### Selected excerpt

Commentary on Aristotle's Physics
LECTURE 10 (188 a 19-189 a 10)
LECTURE 12 (189 b 30-190 b 15)
LECTURE 13 (190 b 16-191 a 22)
LECTURE 10 (197 a 36-198 a 21)
LECTURE 13 (198 b 34-199 a 33)
LECTURE 11 (206 b 33-207 a 31)
LECTURE 10 (213 b 30-214 b 11)
LECTURE 11 (214 b 12-215 a 23)
LECTURE 12 (215 a 24-216 a 26)
LECTURE 13 (216 a 27-216 b 20)
LECTURE 14 (216 b 21-217 b 28)
LECTURE 15 (217 b 29-218 a 30)
LECTURE 22 (222 b 16-223 a 15)
LECTURE 23 (223 a 16-224 a 16)
LECTURE 10 (230 a 19-231 a 18)
LECTURE 12 (258 b 10-259 a 21)
LECTURE 13 (259 a 22-260 a 19)
LECTURE 14 (260 a 20-261 a 27)
HE SHOWS WITH PROPER PROOFS THAT CIRCULAR MOTION CAN BE CONTINUOUS AND THAT CIRCULAR MOTION IS THE FIRST MOTION
1129. After the Philosopher has shown that no local motion other than circular motion can be continuous, he shows here that circular motion can be continuous and that it is the first motion.
He proves this first with proper arguments, and secondly, with common and logical arguments, where he says, 'Moreover the result . . .' (265 a 28).
Concerning the first part he makes two points. First he shows that circular motion is continuous. Secondly, where he says, 'It can now be shown . . .' (265 a 13), he shows that circular motion is the first motion.
Concerning the first part he makes two points. First he gives two arguments to show that circular motion can be continuous. Secondly, where he says, 'This differentiation . . .' (264 b 29), he concludes from these same arguments that no other motion can be continuous.

### Chart-based quiz items

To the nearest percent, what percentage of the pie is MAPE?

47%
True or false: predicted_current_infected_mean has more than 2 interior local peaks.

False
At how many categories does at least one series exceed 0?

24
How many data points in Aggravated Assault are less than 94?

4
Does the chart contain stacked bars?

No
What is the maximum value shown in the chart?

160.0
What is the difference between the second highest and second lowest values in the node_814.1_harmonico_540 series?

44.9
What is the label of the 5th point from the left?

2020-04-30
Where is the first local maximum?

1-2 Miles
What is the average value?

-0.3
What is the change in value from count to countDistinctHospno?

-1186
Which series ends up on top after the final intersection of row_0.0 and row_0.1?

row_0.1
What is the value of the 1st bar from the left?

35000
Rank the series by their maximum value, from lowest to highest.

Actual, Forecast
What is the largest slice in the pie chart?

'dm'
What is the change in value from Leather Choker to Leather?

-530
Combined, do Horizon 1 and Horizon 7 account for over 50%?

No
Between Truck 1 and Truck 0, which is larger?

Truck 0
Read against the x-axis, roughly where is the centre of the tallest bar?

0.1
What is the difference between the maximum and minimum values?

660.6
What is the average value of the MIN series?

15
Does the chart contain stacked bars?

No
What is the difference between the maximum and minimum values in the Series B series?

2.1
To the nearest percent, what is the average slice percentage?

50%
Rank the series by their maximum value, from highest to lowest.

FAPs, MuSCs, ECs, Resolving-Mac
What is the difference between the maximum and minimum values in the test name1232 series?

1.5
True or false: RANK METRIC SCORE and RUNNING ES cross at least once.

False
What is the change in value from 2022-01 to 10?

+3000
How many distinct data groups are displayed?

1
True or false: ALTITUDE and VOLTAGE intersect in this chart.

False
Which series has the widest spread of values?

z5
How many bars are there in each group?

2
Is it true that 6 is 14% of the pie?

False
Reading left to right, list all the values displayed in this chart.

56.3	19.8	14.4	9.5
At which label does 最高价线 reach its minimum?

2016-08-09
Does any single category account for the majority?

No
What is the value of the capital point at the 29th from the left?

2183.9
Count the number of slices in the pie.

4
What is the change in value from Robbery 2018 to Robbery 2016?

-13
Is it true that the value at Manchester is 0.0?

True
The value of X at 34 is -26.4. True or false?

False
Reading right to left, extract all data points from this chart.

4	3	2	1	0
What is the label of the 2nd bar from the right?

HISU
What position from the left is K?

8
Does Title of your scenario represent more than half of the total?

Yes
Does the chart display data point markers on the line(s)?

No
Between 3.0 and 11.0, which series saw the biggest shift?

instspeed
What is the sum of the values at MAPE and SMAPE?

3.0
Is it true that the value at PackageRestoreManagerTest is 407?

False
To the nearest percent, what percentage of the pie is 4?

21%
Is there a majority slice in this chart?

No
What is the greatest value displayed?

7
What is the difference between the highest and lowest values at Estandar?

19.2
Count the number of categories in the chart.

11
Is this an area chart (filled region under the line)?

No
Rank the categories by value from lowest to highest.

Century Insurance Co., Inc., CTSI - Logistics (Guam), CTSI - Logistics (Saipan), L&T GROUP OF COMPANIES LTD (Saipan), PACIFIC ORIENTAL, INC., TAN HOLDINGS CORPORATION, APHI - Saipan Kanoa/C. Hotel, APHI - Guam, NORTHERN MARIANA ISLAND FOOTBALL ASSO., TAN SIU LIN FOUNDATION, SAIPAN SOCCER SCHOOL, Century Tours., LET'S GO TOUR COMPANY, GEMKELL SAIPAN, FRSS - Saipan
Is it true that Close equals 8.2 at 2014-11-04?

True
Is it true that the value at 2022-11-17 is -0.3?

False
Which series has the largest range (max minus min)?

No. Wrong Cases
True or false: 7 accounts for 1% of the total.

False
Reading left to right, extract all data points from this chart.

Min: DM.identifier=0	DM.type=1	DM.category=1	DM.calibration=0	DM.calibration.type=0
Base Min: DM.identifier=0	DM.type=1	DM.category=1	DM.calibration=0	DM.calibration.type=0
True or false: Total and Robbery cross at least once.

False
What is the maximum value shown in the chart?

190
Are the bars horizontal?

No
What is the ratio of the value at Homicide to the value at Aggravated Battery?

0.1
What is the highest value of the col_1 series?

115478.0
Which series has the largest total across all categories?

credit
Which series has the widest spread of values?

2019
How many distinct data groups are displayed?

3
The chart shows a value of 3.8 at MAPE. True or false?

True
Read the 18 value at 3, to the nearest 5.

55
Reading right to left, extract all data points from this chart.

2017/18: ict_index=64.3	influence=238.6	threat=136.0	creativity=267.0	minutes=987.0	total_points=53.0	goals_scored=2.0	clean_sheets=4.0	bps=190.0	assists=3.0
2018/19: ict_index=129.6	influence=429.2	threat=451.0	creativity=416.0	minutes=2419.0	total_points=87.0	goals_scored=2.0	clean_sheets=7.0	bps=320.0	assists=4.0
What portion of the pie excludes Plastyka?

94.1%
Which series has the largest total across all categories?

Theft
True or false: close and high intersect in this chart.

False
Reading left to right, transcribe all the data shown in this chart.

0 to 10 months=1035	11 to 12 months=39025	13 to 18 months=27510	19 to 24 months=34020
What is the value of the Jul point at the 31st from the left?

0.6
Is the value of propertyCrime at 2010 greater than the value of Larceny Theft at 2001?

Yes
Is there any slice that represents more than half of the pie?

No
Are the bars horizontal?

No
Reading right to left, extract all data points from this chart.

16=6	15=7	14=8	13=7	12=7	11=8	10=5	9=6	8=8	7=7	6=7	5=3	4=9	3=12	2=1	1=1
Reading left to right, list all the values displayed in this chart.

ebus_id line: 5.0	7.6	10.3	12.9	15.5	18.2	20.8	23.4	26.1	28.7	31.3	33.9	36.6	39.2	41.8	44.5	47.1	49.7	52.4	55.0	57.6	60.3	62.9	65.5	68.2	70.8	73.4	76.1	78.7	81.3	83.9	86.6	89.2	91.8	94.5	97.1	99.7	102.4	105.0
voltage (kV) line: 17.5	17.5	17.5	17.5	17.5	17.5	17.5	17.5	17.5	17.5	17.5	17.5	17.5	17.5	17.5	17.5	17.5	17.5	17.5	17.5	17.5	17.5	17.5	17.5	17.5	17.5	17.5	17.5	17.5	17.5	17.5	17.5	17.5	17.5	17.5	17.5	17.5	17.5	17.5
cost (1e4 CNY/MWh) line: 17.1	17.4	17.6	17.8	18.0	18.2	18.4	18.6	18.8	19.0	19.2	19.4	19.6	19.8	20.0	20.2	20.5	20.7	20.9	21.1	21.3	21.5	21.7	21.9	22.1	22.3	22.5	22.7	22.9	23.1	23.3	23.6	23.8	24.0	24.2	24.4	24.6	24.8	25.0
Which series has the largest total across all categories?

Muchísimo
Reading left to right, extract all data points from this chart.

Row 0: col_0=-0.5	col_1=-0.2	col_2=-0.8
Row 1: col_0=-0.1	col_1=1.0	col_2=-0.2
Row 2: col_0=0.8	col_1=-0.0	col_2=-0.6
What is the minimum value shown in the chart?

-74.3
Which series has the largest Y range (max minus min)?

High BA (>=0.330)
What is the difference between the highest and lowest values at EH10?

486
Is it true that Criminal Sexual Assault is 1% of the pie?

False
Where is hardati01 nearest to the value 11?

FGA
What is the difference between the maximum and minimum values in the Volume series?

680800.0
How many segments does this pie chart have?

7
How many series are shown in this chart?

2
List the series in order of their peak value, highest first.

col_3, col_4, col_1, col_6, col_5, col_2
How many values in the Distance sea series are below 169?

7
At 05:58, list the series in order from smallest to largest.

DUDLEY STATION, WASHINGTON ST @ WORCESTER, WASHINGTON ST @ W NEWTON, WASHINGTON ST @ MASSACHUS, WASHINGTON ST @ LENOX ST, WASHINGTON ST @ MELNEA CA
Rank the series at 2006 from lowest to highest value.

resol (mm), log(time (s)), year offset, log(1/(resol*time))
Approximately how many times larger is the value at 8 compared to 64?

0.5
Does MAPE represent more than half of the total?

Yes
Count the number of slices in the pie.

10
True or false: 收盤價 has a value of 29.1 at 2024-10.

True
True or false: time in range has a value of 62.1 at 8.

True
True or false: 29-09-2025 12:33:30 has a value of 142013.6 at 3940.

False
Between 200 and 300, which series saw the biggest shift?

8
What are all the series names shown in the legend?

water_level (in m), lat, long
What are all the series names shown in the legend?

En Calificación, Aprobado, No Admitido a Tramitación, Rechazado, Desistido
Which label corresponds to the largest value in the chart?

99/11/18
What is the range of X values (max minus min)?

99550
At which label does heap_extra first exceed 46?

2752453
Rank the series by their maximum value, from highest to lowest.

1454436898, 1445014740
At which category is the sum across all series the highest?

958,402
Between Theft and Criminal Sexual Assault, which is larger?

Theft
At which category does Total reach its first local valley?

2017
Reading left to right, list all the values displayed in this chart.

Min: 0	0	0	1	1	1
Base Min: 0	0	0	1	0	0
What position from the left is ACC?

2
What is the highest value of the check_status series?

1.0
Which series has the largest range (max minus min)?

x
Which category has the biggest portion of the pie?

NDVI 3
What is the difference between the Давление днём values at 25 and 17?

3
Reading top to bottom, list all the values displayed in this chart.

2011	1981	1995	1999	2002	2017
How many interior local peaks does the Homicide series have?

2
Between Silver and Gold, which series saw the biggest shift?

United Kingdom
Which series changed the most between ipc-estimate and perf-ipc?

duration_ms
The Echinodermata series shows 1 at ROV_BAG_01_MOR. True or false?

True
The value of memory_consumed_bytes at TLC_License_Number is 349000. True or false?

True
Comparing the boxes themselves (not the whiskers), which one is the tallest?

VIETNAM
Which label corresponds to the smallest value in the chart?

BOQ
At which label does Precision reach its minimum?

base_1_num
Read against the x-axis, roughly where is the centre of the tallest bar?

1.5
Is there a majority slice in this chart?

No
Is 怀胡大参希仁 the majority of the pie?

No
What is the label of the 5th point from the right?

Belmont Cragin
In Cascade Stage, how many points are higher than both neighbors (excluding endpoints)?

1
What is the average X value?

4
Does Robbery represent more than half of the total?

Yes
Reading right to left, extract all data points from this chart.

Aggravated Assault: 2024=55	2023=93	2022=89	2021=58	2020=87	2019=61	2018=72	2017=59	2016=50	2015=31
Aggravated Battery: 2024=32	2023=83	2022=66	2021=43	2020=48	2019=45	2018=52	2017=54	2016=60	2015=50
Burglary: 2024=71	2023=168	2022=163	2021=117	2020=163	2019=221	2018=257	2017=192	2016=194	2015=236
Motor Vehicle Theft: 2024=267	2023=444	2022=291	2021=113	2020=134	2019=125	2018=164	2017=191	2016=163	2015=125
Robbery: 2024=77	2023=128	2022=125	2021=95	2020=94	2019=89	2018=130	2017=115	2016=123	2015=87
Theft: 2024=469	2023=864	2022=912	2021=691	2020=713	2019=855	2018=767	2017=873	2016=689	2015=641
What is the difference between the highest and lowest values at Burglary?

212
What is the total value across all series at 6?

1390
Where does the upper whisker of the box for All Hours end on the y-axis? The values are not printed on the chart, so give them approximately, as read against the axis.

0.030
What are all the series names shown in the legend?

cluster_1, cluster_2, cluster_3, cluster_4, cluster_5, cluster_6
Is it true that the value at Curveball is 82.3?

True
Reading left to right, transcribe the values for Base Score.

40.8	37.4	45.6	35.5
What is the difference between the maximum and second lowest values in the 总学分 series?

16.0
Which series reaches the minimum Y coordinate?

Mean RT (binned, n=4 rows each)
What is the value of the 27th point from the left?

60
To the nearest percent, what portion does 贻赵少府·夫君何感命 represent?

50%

### Work to be completed
Could you transcribe the stretch of the Aristotle commentary above from "LECTURE 12 (215" through "22-260 a 19)"?

### Response to the task
LECTURE 12 (215 a 24-216 a 26)
LECTURE 13 (216 a 27-216 b 20)
LECTURE 14 (216 b 21-217 b 28)
LECTURE 15 (217 b 29-218 a 30)
LECTURE 22 (222 b 16-223 a 15)
LECTURE 23 (223 a 16-224 a 16)
LECTURE 10 (230 a 19-231 a 18)
LECTURE 12 (258 b 10-259 a 21)
LECTURE 13 (259 a 22-260 a 19)